69 At the same time, a Central Operations situation report pointed out that three IDF attempts to advance while Beirut was being turned into an “inferno” by the bombing had been foiled with heavy casualties, and that attacks were still being launched by the JF behind enemy lines. It concluded with Koranic verse warning against sadness, “for God is with us.”
70
If the P.L.O. had been beaten after 70 days of fighting, its leader’s statements and the tone of its media certainly did not show it. That the combat phases of the war had ended with the P.L.O. battered but still dug in behind its fortified positions in Beirut and with the vastly superior Israeli army still besieging the city, prevented from storming it for whatever reasons, apparently meant more to the defenders of Beirut than the fact that they had lost and would be forced to evacuate the city.
In an unequal contest, they had fought longer than had all the Arab armies put together in all their wars with Israel, doing better than anyone could have expected. But, as an August 9 editorial August concluded, “In the end, the only thing which we were unable to affect was the immobility, the paralysis, the frozen will of the Arab world.”

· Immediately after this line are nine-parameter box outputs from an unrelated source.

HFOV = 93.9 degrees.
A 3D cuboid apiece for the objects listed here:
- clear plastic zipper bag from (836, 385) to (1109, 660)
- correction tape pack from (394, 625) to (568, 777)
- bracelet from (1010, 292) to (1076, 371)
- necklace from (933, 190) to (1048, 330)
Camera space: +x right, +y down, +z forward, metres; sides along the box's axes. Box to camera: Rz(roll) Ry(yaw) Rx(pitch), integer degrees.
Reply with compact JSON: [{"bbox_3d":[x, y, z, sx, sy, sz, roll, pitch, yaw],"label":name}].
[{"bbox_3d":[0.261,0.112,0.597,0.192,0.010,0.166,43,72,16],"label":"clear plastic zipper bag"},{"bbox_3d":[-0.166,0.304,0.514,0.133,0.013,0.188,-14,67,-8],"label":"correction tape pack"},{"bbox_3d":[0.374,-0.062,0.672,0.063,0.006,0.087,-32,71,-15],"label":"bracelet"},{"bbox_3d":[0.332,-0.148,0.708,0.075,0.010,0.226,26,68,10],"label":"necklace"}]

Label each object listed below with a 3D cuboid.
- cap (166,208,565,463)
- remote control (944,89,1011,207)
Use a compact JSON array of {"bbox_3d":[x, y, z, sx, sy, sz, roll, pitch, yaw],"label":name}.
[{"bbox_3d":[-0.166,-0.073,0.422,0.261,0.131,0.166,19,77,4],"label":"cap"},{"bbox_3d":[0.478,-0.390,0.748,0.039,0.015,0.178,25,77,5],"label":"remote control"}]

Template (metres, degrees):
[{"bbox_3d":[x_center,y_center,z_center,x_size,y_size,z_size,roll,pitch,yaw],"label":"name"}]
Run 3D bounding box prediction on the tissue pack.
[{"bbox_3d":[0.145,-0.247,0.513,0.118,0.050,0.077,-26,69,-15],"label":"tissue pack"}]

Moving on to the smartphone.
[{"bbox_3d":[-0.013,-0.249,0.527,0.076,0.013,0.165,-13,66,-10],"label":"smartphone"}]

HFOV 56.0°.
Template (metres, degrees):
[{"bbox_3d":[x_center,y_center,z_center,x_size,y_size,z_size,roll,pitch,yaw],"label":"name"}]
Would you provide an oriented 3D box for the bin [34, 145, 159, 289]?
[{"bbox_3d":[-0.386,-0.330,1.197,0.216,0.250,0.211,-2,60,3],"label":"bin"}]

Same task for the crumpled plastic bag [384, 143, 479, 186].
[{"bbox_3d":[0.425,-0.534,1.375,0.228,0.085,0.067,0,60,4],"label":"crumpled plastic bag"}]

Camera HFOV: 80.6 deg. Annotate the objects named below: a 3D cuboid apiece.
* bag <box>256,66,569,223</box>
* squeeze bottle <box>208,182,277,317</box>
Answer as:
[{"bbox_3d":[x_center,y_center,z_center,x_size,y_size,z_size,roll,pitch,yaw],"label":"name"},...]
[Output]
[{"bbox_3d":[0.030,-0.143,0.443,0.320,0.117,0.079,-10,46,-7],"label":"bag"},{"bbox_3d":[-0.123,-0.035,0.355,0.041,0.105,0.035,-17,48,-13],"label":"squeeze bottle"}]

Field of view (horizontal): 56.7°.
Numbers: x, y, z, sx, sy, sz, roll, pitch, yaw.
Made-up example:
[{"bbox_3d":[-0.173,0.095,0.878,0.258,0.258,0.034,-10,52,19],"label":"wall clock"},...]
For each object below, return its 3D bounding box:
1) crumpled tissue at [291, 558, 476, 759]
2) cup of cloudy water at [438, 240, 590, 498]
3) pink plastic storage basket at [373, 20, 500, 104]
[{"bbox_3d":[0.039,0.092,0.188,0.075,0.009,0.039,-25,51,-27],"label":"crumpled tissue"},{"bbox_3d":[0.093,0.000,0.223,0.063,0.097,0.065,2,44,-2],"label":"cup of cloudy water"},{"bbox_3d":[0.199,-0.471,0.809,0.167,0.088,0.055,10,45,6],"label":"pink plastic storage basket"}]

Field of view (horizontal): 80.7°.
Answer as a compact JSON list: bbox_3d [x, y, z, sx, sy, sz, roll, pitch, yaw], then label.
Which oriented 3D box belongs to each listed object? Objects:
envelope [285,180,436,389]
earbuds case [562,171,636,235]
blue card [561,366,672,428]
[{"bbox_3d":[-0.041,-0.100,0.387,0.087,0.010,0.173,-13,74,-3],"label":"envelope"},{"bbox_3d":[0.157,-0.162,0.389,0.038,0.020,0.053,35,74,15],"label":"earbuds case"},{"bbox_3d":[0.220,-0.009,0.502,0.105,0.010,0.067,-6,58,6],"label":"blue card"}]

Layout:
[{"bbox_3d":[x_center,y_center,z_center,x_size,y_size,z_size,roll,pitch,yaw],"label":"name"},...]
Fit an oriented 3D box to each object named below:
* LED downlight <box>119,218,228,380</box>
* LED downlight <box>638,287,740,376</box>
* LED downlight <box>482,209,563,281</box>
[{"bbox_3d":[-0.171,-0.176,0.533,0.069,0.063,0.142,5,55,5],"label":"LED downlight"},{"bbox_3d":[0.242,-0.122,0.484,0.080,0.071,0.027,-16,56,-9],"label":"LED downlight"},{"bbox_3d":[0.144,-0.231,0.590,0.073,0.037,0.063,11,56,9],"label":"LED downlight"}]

71 Speaking much later, ‘Arafat reflected that because the P.L.O. had fared better against Israel than the Arab regimes, they could not allow it to leave Beirut with even a symbolic victory, and thus extended no help whatsoever.
72 This, and their demonstrated ability to stand up to Israel under the right conditions, were the main lessons the Palestinian fighters carried away from Beirut with them.